The palliasse of the man who is averse to “squandering” is not far from that on which Brissot and his guests were dining, semi-recumbent in Roman fashion. The rat-hunter was watching their culinary activities. When the time came to dispose of the herrings, he ran up, saying: “Don’t squander the heads and the tails!”—“There you are, old chap.”—“That will be fine seasoning to-morrow for my rats. These fish are dripping with brine. Since the kitchens have been rationed in the matter of salt I have found it impossible to get even a pinch from the cooks.” When the diners attacked the pippins, each guest peeling a portion for the common stew, the little soldier said: “Don’t squander the parings.” Nimble and lively as a squirrel, he ran from one to another, receiving the strips of peel in his képi as they fell from the knife.
I saw him next day under the birches, beaming with delight over his stewpan. “Here’s plenty!” he said. “I have a rat, the apple peelings, and the heads and tails of the Bismarcks! Best of all, they have just turned out this straw here.”—“But the straw is contaminated. Surely you know that this is the bedding from a lousy casemate.”—“What does that matter? Fire purifies everything. It’s a devil of a business now to get any wood in the fort. Reeds, raspberry canes, the lower branches of the trees—they’ve all been burned. Some of our fellows are attacking the timber-shores of the counterscarp and the lids of the latrines. But that is a dangerous game. I don’t want to spend a week in the clink on bread and water.”
With these words he began to throw the condemned straw by handfuls between the two stones of his fireplace. What a smoke it made!
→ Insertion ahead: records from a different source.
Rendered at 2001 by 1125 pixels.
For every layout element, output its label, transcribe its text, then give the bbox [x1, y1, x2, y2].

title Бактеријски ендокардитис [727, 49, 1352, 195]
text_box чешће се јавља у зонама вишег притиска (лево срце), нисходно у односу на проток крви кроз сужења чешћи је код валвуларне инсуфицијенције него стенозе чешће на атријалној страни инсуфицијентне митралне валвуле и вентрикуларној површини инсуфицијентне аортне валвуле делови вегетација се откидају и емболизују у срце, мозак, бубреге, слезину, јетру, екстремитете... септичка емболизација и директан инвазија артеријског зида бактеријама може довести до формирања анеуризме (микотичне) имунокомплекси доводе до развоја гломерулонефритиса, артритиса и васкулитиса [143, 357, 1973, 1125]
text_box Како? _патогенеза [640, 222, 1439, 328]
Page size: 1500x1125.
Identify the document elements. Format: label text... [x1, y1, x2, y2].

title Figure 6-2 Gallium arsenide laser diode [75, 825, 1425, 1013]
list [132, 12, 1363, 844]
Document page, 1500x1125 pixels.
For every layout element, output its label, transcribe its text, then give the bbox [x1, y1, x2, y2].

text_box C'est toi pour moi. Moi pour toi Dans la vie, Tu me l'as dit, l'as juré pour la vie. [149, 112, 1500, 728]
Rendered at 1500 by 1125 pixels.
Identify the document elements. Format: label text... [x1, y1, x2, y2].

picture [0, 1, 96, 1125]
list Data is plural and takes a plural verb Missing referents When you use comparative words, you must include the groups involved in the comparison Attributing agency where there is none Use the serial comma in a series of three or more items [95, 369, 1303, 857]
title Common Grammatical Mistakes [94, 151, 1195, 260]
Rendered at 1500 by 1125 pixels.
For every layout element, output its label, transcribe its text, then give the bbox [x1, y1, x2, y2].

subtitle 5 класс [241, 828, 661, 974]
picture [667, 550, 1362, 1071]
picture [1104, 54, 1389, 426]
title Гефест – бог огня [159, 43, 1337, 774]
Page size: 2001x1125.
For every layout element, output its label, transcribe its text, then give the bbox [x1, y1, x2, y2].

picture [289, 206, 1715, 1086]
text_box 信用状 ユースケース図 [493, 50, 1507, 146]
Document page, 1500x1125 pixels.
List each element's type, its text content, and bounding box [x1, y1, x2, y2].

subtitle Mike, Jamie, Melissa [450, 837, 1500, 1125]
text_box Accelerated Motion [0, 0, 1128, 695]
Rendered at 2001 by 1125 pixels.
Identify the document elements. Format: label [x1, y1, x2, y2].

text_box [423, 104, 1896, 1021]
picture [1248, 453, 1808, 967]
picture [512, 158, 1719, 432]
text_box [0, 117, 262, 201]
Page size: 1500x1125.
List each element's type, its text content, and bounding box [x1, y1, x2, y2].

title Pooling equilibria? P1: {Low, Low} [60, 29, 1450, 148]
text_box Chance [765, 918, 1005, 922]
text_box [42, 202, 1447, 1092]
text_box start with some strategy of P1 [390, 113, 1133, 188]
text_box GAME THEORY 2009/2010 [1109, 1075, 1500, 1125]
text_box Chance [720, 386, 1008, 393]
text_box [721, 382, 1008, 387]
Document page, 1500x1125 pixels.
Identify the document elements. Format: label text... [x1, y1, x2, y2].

From time to time, with his hard and black fingers he lifted the scorching lid of the mess-tin, saying, “Just look at this rat, it’s as large as a guinea-pig!” Licking the stick with which he had been stirring his stew, he exclaimed: “I assure you this will be excellent. The dash of fish gives it a rare flavour!”—“But tell me,” I said, “what use do you make of the Münster cheese-rind? The comrades have told me that you collect it from them.”—“I put it in my bowl when I go for my ration of coffee. It melts in the hot liquid. I give a stir, and then I have coffee with cream. It beats caramel. If Brissot knew that, I bet you he’d keep the rind for himself!”
Since yesterday, Brissot has been extremely put out. Germany is short of men, and all the physically unfit have orders to present themselves for re-examination. Upon receipt of his notice, Georg trembled. Providing himself with a pair of large spectacles, he set out for Ingolstadt. To gain the double end of having a good time and of making himself look sickly, he went on the spree. It was of no avail; he was declared feldtauglich, fit for active service.
Yesterday the commandant, walking between M. Langlois and me, observed: “My Diener has not come back yet from Ingolstadt. He is a good boy, but he sometimes takes extraordinary ideas into his head. The other day he asked my permission to present his sister to me. I agreed, and gave him an afternoon’s leave to go and fetch her. I did not see him again for three days. When he returned, he acknowledged that his ‘sister’ was a lady-love from Ratisbon whom he was pining to see, and for whose journey he had paid. This time I have sent him before the medical board, and he has been away for two days! He is an excellent servant, but he has odd ways.” Baron von Stengel laughed. I made answer: “Herr Major, your Bursch seems to me a smart man, lively and intelligent, and of imposing appearance. I would rather be served by a clean and ready-witted rogue than by a virtuous dullard.”—“I am quite of your opinion, monsieur Riou.”